Al mediodía almorzábamos juntos y lavábamos los platos. Mientras las mujeres dormían una siesta reparadora, yo volvía a la central y trabajaba hasta que el Sol comenzaba a bajar y las aguas del Río Seco se oscurecían. Después de cenar nos sentábamos junto a la ventana y mirábamos las estrellas mientras Angelita se iba quedando dormida en nuestros brazos. Aquellos fueron días muy felices. Julia volvió a sonreír y no podía dejar de mirarme con cierta gratitud que me llenaba de orgullo. Angelita, por su parte, ya no acudía tanto a Tini, el amigo imaginario que la había acompañado desde que comenzaron las hostilidades en Buenos Aires.
En pocas semanas llegó el gran día. Reinauguramos la central. Aquel fue todo un acontecimiento para el pueblo. Por la mañana se montó un escenario junto a la central y, después del mediodía fueron llegando los invitados. La gente llegaba en bicicletas o en autos atestados o en camiones o micros o en carreta o a caballo. Durante el acto, el intendente me agradeció una y otra vez en nombre del pueblo, estrechándome la mano durante interminables minutos, mientras el público aplaudía frenéticamente, los fotógrafos repetían una y otra vez el estallido de sus flashes y la banda municipal hacía sonar melodías alegres, algo desafinadas.
Durante esa semana, Julia se encargó de conseguir todos los periódicos, recortar aquellas fotos en las que el intendente sonreía y yo miraba algo atontado hacia un costado, para enmarcarlas y colgarlas de las paredes del living.
A través de uno de esos periódicos nos llegó la noticia. En la semana habían bombardeado Buenos Aires sin cesar, utilizando todo tipo de armas de destrucción masiva, incluyendo nuevas armas químicas cuyos efectos sobre los seres humanos no quedaban muy claros. Ese funesto experimento había dejado como saldo miles de muertos y dos nubes que “comían” todo lo que tocaban. Una de ellas se había perdido en el océano; la otra avanzaba hacia el norte. Enseguida consulté a Carlos Santiago sobre aquello. “Tranquilo, no pasa nada. Se va a esparcir en el viento”, me dijo. Pero, aunque intentaba sonar confiado, vi temor en sus ojos.
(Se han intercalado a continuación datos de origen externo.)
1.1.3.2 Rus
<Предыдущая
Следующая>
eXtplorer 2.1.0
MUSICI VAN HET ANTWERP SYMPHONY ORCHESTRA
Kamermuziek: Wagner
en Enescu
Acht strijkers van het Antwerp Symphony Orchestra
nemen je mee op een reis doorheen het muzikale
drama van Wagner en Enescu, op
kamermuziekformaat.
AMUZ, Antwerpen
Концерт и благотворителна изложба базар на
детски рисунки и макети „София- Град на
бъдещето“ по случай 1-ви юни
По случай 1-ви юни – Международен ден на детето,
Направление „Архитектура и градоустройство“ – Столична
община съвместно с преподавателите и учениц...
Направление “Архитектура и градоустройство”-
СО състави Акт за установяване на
A partir de esas noticias, comenzamos a revisar el cielo, como si pudiéramos evitar lo que podía suceder. Mirábamos con preocupación hacia el sur, cuando pensábamos que los demás no se daban cuenta. Así pasaba en el pueblo, mientras uno charlaba con el diariero o el almacenero o alguno de los vecinos. También cuando paseábamos con Julia por el campo y ninguno de los dos podía evitar alguna mirada hacia atrás, buscando algún signo en el cielo.
Angelita había oído sobre la nube y, casi al mismo tiempo, había vuelto a recibir la visita de Tini. Un par de veces la sorprendí mirando hacia el cielo y hablando por lo bajo con su amigo imaginario.
Una noche, al pasar por su habitación, la escuché hablándole. En su tono había tanta certeza, que me detuve para oír lo que decía. Afuera el viento acariciaba nuestra casa.
“Ya viene”, la escuché decir en un susurro; y me estremecí.